The AAF folks responded to every question, offering all those words and all that information, but they didn’t really give any answers. They might as well have sent me the company brochure, telling me about all the benefits of having privately operated, high-speed passenger rail service connecting Orlando and Miami, with stops in West Palm Beach and Fort Lauderdale.
And that puzzles me.
Those weren’t hardball questions. I wasn’t setting up any “Gotcha!” moment. For any sharp, public-relations-minded business executive, this was a gimme.
Assuming AAF isn’t derailed by the FRA’s Environmental Impact Statement, which is expected to be issued later this summer and carries the best hope of stopping the $2.5 billion project, we almost certainly are going to get the same safety upgrades here.
Bet on it.
There’s simply no way FDOT would require sealed corridors — four-quadrant gates and concrete medians to prevent motorists from driving around the barriers and across the tracks — for road crossings in St. Lucie County and not in Indian River County.
Thirty-two times each day, between the hours of 7 a.m. and 10 p.m., AAF trains will be hurtling through road crossings in both counties at similar speeds – up to 110 mph. Therefore, if sealed corridors are deemed a necessary safety upgrade in one county, then it would be bordering on reckless to not require them in the other.
“It’s not that we won’t get the corridors; they just haven’t gotten to us yet,” said Assistant County Attorney Kate Cotner, who has been monitoring the AAF project, which promises to bring to our community plenty of inconvenience and no tangible benefit.
“They did the crossing inspections down south first, and they just finished ours last week. They’re working their way north,” she added. “We should find out in the next couple of months, but, compared to when things began, All Aboard Florida knows it’s going to have to do more and pay more.”
So why not say it?
Why not seize this opportunity to say something that might sound less corporate, more conversational, more human?
Even if no official decisions have been made regarding the road crossings here, all some AAF executive needed to do was pick up the phone and say something like: “We’re still looking at the data, but, given that our trains will be traveling at similar speeds through St.
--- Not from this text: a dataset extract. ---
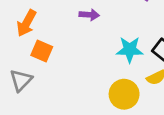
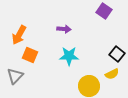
cyan star: (130, 50) -> (69, 56), moved

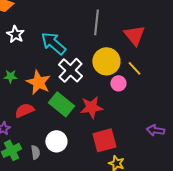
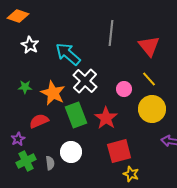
yellow circle: (106, 61) -> (152, 109), moved
pink circle: (118, 83) -> (124, 89), moved
green rectangle: (61, 104) -> (76, 115), turned 30
red star: (91, 107) -> (106, 118), turned -30

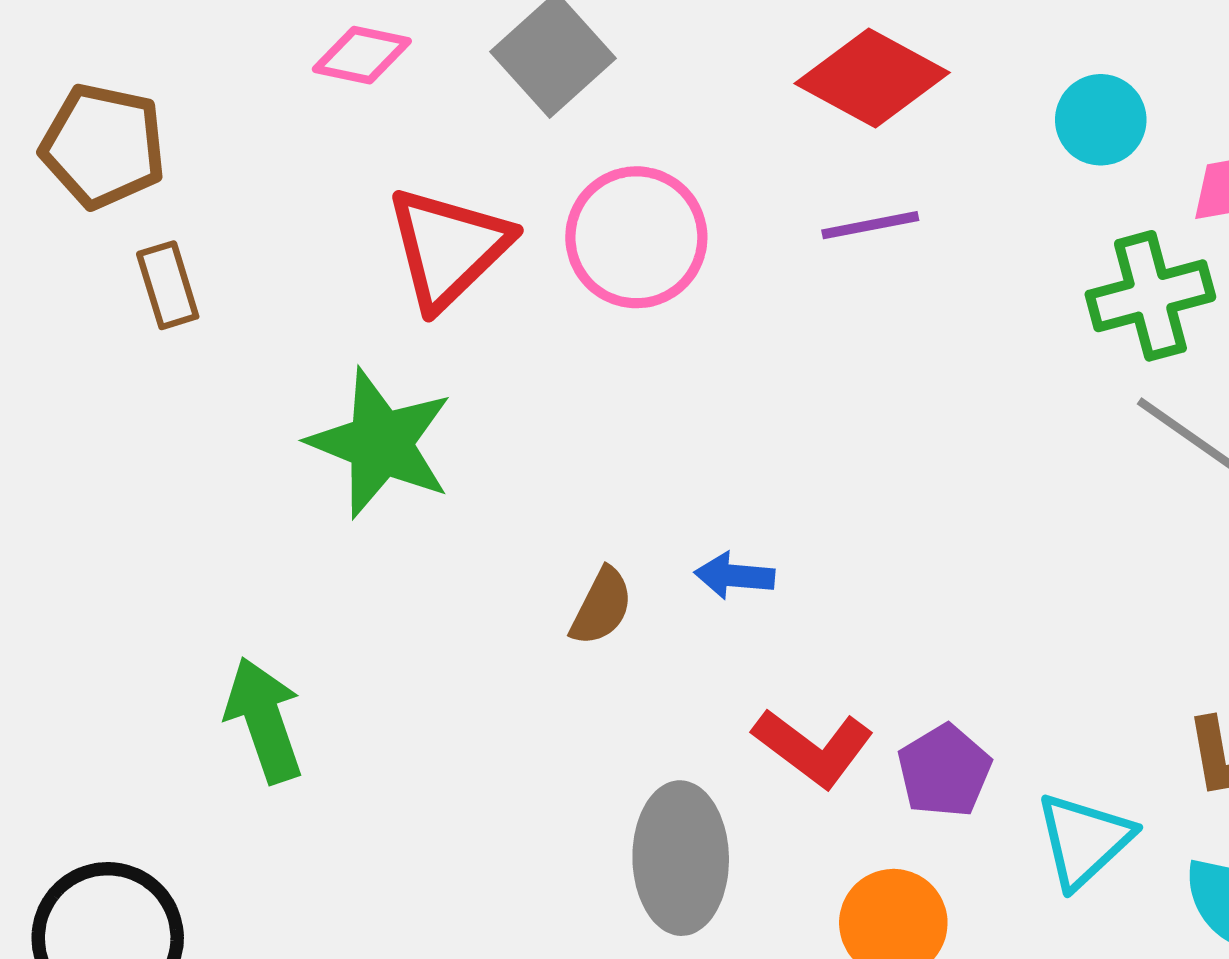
Lucie and Indian River counties, it does seem logical that we’ll probably need to install sealed corridors in both of them.”
In addition, AAF could’ve used this opening to explain that if, as expected, the FDOT requires the installation of sealed corridors along our segment of the rail route, the company’s investment would significantly reduce the costs to the county and its affected municipalities for establishing “quiet zones” — road crossings where safety upgrades eliminate the need for trains to blare their horns to warn motorists and pedestrians.
Indeed, AAF said Monday in a follow-up email that sealed corridors at some crossings might fully satisfy the FRA requirements for quiet zones, though such a determination can’t be made “until the plans for each individual crossing are complete.”
People here want know these things, and it would’ve been so easy to simply tell them.
But there’s nothing simple about talking to a corporation – especially this one.